This large-eyed cartilaginous fish lives to depths to 200m on the continental shelf of southern Australia and New Zealand but migrates into coastal estuaries to lay egg cases in sand and muddy substrates. The distinctively-shaped egg cases are sometimes found washed ashore after storms. They are up to 25cm long, 10cm wide, and take up to eight months to hatch. The one member of the genus studied has a vitamin A1-based photopigment with maximum absorbance at 499 nm presumably adapted to the overall photic environment at that depth.
Sequencing of the Callorhinchus genome resumed in the fall of 2008 with 454 technology; those reads are released at GenBank short read archive but are not blastable online. New Sanger 'finishing' reads from WUGSC became available at NCBI trace archives in mid-May 2009. From an exhaustive search of elephantfish data in WGS and Trace divisions of GenBank on 5 Nov 2007, many opsin exons but few complete genes were recovered and posted here. The opsin classifier reliably assigns these fragments to their ortholog class.
In Jan 2009, Davies et al reported sequencing full length RHO1, RHO2 and duplicated LWS1 and LWS2 genes in Callorhinchus, further establishing that SWS1 and SWS2 are missing in this basal chondrichthyes.

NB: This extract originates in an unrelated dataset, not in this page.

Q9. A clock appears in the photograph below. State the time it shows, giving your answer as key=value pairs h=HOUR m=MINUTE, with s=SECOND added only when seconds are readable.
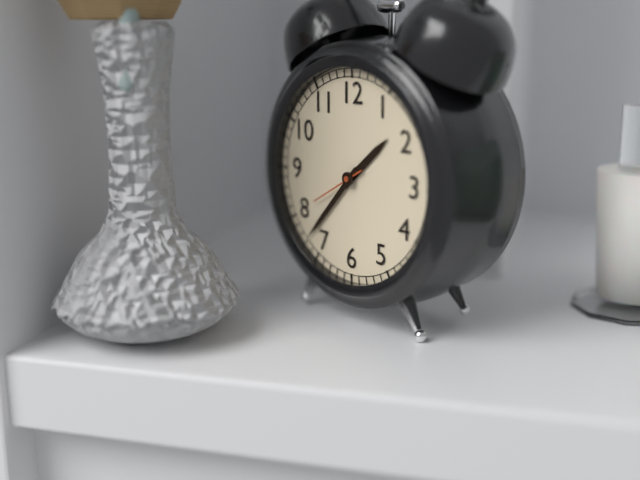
h=1 m=37 s=40
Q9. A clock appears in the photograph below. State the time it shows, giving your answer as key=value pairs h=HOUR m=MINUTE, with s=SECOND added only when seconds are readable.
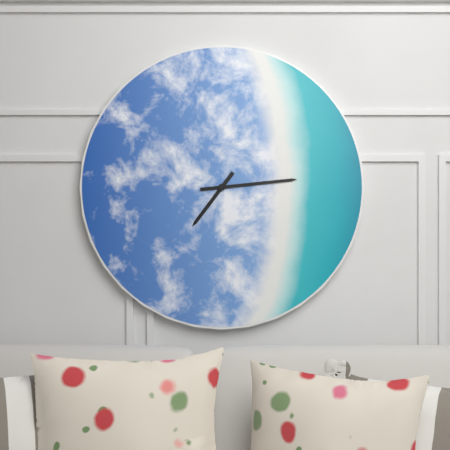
h=7 m=14
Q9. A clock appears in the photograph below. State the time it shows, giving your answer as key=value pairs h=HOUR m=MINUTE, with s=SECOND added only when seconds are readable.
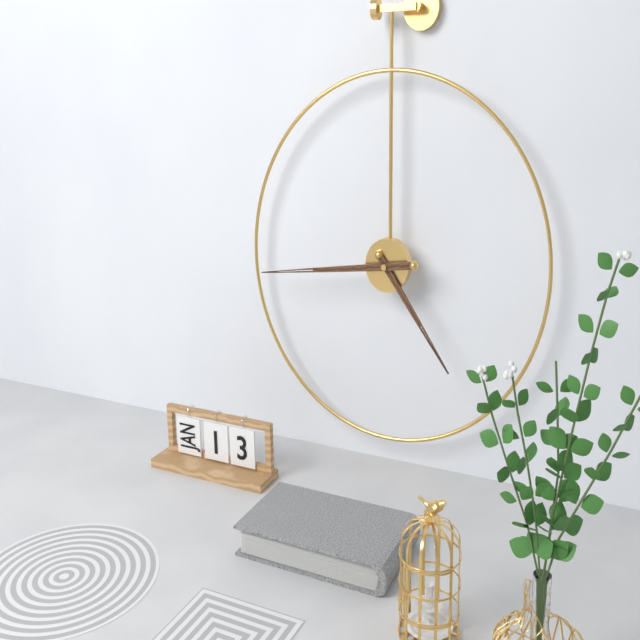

That reflects a lineage-specific loss because Geotria lamprey has both.(These sequences have not yet been released from hold by GenBank but can be recovered from Fig. 3.)

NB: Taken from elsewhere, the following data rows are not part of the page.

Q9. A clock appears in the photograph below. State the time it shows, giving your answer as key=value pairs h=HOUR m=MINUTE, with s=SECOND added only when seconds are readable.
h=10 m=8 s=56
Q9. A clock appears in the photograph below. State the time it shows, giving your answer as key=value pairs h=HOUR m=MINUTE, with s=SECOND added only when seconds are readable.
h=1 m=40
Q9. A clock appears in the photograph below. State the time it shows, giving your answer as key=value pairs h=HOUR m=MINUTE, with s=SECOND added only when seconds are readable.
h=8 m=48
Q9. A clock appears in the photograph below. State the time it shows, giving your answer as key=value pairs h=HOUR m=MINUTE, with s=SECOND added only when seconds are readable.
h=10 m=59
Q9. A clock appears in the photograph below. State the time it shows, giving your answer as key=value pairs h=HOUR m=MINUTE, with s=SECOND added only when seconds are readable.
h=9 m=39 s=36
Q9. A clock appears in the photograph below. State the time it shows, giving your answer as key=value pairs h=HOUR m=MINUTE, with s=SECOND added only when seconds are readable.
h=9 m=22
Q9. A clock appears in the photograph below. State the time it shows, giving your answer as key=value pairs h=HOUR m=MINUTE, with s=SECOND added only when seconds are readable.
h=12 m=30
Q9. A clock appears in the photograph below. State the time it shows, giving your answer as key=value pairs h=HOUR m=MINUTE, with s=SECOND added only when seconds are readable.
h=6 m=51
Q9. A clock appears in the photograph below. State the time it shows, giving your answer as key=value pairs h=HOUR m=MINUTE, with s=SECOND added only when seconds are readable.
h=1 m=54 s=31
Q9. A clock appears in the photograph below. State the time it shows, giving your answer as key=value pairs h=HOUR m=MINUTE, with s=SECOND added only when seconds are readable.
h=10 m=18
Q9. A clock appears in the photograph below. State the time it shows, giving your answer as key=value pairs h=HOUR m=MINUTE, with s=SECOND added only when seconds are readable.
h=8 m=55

Overall, Callorhinchus has good complement of vertebrate opsin genes. Parietopsin is also missing to date. Two encephalopsin- and two melanopsin-class opsins were found. The RGR, peropsin, and neuropsin genes will prove important in better determining their unresolved overall gene tree placement (which an October 2007 opsin phylogeny paper placed deeply within rhabdopsins) but more commonly classify as very basal ciliary opsins.
There are 17 Callorhinchus opsins currently available in the reference collection: RHO1, RHO2, LWS1, LWS2, PIN, PPIN, RGR1, TMTa1, TMTa2, VAOP, ENCEPH, PER1, NEUR1, NEUR2, NEUR4, MEL1b, and MEL1.
Agnatha: Petromyzon marinus (lamprey) .. 9 opsins + 2 pseudogenes
Lamprey (and less-studied hagfish) are the closest surviving outgroups to jawed vertebrates and thus central to reconstructing that last common ancestor. This importance is accentuated by the considerable temporal and evolutionary distance to the preceding two divergence nodes, cephalochordate (Branchiostoma) and urochordate (Ciona), especially for opsins because imaging eyes and advanced color vision emerged within a fairly compressed time frame within the lamprey stem.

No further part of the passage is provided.